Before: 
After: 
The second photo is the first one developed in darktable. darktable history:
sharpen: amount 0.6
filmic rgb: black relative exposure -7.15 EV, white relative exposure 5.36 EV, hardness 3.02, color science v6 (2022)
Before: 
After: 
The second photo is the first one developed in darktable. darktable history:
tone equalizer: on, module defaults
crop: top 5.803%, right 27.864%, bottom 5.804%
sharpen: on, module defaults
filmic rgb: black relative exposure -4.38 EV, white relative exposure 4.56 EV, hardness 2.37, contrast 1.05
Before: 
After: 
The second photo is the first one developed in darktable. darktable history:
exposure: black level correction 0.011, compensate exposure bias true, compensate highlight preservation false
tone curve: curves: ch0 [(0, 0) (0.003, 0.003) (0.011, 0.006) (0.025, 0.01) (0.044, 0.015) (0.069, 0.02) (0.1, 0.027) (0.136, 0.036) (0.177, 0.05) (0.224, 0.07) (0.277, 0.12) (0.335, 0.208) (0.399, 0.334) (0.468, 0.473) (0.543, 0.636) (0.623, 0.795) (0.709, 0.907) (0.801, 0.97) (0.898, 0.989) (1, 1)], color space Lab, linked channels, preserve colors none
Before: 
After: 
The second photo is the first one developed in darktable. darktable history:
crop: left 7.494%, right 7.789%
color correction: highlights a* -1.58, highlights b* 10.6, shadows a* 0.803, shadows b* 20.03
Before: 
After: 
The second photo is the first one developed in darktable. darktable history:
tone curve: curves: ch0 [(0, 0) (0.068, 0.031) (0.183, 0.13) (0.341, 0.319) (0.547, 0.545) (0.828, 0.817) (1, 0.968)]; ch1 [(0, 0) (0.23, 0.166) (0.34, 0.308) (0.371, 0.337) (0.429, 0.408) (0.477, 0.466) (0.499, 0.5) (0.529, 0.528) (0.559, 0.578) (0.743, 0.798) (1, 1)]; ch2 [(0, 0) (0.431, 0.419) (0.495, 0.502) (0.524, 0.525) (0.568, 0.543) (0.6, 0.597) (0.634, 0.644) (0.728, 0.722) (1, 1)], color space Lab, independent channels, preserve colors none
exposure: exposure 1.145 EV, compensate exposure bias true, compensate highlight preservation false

----------

- Short problem: Starting at the beginning of the records and ending at the line containing "color correction: highlights", reproduce those lines with "processed" substituted for "developed" and nothing else changed.

- Exercise response:
Before: 
After: 
The second photo is the first one processed in darktable. darktable history:
sharpen: amount 0.6
filmic rgb: black relative exposure -7.15 EV, white relative exposure 5.36 EV, hardness 3.02, color science v6 (2022)
Before: 
After: 
The second photo is the first one processed in darktable. darktable history:
tone equalizer: on, module defaults
crop: top 5.803%, right 27.864%, bottom 5.804%
sharpen: on, module defaults
filmic rgb: black relative exposure -4.38 EV, white relative exposure 4.56 EV, hardness 2.37, contrast 1.05
Before: 
After: 
The second photo is the first one processed in darktable. darktable history:
exposure: black level correction 0.011, compensate exposure bias true, compensate highlight preservation false
tone curve: curves: ch0 [(0, 0) (0.003, 0.003) (0.011, 0.006) (0.025, 0.01) (0.044, 0.015) (0.069, 0.02) (0.1, 0.027) (0.136, 0.036) (0.177, 0.05) (0.224, 0.07) (0.277, 0.12) (0.335, 0.208) (0.399, 0.334) (0.468, 0.473) (0.543, 0.636) (0.623, 0.795) (0.709, 0.907) (0.801, 0.97) (0.898, 0.989) (1, 1)], color space Lab, linked channels, preserve colors none
Before: 
After: 
The second photo is the first one processed in darktable. darktable history:
crop: left 7.494%, right 7.789%
color correction: highlights a* -1.58, highlights b* 10.6, shadows a* 0.803, shadows b* 20.03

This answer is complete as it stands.